BWW Reviews: Twyla Tharp Marries Bluegrass and Ballet
Last Thursday, April 10, BAM presented a one-night-only program featuring North Carolina bluegrass band, Carolina Chocolate Drops, and the world premiere of Twyla Tharp's Cornbread Duet. The duet, sandwiched between two musical sets by the Drops, was inspired by the band's unique sound and featured New York City Ballet principals Tiler Peck and Robert Fairchild.
Though bluegrass and ballet may seem like an unlikely pair, Tharp capitalized on the ability of her dancers to transition from the idiosyncratic structures of Stravinsky to the fast fiddle rhythms of bluegrass. Fairchild's virtuosity and Peck's flying footwork perfectly capture the playful, energetic dynamic of the Drops' sound. The structure of the opening duet mimics the conversational quality of bluegrass, with Fairchild and Peck performing phrases of movement in canon as if in witty dialogue. Often one dancer pauses to watch the other, creating a sense of playful competition that lasts throughout the piece as Fairchild and Peck make attempts to out-dance one another.

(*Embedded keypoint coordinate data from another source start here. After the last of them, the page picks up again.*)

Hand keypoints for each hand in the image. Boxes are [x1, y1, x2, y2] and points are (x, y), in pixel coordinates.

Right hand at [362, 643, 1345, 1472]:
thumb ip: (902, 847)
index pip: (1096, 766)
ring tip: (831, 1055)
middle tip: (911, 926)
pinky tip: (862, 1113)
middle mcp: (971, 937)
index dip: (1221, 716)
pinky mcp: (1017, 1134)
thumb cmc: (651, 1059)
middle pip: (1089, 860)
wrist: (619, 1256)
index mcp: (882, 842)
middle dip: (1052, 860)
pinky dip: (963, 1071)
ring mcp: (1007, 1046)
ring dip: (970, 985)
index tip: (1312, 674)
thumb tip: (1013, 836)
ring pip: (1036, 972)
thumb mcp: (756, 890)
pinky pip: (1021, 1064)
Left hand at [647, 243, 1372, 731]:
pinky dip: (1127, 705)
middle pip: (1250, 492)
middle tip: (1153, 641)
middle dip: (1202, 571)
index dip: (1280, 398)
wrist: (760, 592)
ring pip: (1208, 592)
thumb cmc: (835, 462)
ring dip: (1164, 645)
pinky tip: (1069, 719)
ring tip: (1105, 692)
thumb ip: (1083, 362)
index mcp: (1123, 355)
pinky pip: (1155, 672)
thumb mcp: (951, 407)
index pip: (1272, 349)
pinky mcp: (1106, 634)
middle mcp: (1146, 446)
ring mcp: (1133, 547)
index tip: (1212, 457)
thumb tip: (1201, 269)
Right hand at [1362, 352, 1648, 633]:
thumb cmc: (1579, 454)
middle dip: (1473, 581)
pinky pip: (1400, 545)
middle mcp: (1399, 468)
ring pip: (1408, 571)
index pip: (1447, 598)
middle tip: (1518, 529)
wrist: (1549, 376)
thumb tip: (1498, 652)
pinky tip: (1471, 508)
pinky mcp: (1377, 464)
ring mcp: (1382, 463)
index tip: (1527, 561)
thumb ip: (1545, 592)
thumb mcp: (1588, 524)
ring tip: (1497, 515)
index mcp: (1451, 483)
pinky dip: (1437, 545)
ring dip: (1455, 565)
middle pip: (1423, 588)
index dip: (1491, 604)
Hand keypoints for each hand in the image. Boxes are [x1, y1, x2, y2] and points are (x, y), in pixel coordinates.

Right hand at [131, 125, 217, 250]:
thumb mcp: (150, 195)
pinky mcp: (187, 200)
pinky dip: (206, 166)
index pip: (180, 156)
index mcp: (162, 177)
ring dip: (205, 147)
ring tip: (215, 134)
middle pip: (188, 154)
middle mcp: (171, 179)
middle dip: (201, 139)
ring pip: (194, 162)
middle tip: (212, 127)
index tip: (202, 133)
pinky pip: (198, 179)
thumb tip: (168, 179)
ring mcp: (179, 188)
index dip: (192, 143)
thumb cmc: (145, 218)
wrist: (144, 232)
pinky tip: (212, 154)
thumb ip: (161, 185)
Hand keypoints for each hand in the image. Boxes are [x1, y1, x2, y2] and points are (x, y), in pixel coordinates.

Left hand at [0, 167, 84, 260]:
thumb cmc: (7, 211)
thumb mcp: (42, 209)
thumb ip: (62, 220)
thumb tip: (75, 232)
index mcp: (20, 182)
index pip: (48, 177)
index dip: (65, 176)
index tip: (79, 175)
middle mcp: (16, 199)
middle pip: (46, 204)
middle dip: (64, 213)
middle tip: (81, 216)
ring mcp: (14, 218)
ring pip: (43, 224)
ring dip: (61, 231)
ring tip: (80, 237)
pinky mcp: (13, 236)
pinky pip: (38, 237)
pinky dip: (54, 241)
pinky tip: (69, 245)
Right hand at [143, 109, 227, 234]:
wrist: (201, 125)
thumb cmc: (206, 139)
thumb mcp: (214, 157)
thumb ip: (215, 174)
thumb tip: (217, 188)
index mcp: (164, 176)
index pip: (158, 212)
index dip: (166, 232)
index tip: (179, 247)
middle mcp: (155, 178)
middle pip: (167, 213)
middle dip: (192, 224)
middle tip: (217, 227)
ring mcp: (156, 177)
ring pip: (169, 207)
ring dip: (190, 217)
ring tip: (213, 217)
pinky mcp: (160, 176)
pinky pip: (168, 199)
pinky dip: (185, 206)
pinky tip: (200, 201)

Fairchild's solo displays a strength of Tharp's style - her integration of movements from many recognizable vocabularies into a unified whole. Tharp does not neglect Fairchild's technical capabilities within this integration - he seamlessly transitions from a clogging sequence into a la seconde turns as if the two have always existed side by side.
Peck's charm transforms into serious acting chops in "Ruby, Are You Mad at Your Man?," a bluesy, highly rhythmic piece that allows her moments of powerful storytelling. Shifting between following the quick fiddle and the sweet, sultry voice of Rhiannon Giddens, the Drops' front woman, Peck performs impossibly rapid petite allegros next to long, expansive movements. Occasionally, Fairchild wanders onstage - the "man" who has wronged Peck - and teases her, tapping his heel with his thumbs in his invisible belt loops with nonchalance typical of Tharp's work.
The penultimate movement, performed to the lyric-less "Genuine Negro Jig," contrasts the others with its aggressive pulse and haunting fiddle line. The song does not suggest the playfulness and incorporation of popular social dance vocabularies as the other movements throughout the piece do. Instead, Peck and Fairchild abandon their friendly rivalry for sultry partnering, at times having the eerie quality of seeming to be in slow motion.
Cornbread Duet evokes the spirit of the South and the culture of bluegrass by creating dynamic relationships with each piece of music and blending the enduring aspects of Tharp's technique with new innovations particular to bluegrass, and is a testament to Tharp's unstoppable creative force.